Un seguro para un perro puede oscilar entre los 60 y los 130 € al año, dependiendo de la raza, peso, etc… Tener un incidente con un perro ( causar un accidente de tráfico, una mordedura a otro perro o persona, destrozo de material urbano, etc…) puede acarrear severas multas y penas de cárcel. Piénsalo.
Si el perro presenta una conducta agresiva o simplemente se muestra pasivo ante nuestras órdenes, no está de más realizar un curso de adiestramiento. Desde aquí podemos asegurar que el perro mostrará un cambio radical en su conducta, disfrutará mucho más de los paseos, juegos, etc…y nosotros estaremos más tranquilos ante cualquier situación ya que podremos controlar a nuestra mascota.

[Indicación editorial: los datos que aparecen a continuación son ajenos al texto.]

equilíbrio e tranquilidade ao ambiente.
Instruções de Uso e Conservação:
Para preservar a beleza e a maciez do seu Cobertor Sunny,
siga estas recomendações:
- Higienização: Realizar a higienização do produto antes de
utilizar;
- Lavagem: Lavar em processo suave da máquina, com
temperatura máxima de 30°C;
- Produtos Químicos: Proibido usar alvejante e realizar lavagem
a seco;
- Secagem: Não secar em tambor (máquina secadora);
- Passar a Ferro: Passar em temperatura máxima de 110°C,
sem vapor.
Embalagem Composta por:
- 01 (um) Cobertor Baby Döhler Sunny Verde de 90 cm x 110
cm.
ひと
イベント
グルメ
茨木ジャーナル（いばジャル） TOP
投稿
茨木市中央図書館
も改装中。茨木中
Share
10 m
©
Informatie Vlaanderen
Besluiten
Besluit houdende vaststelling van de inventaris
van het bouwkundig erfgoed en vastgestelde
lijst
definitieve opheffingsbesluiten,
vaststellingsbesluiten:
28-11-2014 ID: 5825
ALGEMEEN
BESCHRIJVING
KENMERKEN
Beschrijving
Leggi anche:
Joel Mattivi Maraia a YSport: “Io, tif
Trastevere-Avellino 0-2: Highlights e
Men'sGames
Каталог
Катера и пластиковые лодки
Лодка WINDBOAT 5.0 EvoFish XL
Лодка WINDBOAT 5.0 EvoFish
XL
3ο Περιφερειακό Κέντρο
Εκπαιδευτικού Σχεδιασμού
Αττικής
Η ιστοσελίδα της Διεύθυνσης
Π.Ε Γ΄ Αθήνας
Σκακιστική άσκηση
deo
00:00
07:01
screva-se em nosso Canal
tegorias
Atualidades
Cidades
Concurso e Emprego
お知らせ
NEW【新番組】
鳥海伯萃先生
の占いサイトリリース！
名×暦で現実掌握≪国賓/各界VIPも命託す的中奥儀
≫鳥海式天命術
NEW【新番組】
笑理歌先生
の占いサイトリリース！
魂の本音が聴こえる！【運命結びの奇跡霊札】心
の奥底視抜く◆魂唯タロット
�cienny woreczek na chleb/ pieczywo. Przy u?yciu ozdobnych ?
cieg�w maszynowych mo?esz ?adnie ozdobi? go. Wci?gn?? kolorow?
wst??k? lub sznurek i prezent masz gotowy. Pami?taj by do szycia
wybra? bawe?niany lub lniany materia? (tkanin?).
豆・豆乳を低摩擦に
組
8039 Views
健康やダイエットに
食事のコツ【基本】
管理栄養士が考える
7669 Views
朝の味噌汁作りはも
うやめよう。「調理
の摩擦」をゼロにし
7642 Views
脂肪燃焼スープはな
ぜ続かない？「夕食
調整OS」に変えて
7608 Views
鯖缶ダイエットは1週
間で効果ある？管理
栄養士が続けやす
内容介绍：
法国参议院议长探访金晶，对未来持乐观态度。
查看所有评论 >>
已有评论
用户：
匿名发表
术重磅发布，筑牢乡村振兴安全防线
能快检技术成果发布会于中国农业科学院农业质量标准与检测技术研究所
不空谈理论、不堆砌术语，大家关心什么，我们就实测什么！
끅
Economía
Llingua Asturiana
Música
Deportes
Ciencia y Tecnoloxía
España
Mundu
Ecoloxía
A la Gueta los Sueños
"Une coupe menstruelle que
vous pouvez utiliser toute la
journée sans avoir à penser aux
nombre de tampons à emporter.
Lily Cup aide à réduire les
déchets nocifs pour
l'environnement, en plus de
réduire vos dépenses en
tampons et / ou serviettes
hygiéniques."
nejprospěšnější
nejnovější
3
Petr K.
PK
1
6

Al estar en espacios abiertos tales como descampados, zonas boscosas, en fin, lugares donde aprovechemos para soltar a nuestro perro para que pueda correr y desahogarse para “librarse” un poco de la presión que le pueda causar ir diariamente con la correa, NUNCA debemos perderlos de vista ni dejar que se alejen demasiado porque no sabemos si puede ir detrás de algo que el crea interesante y acabemos perdiendo a la mascota.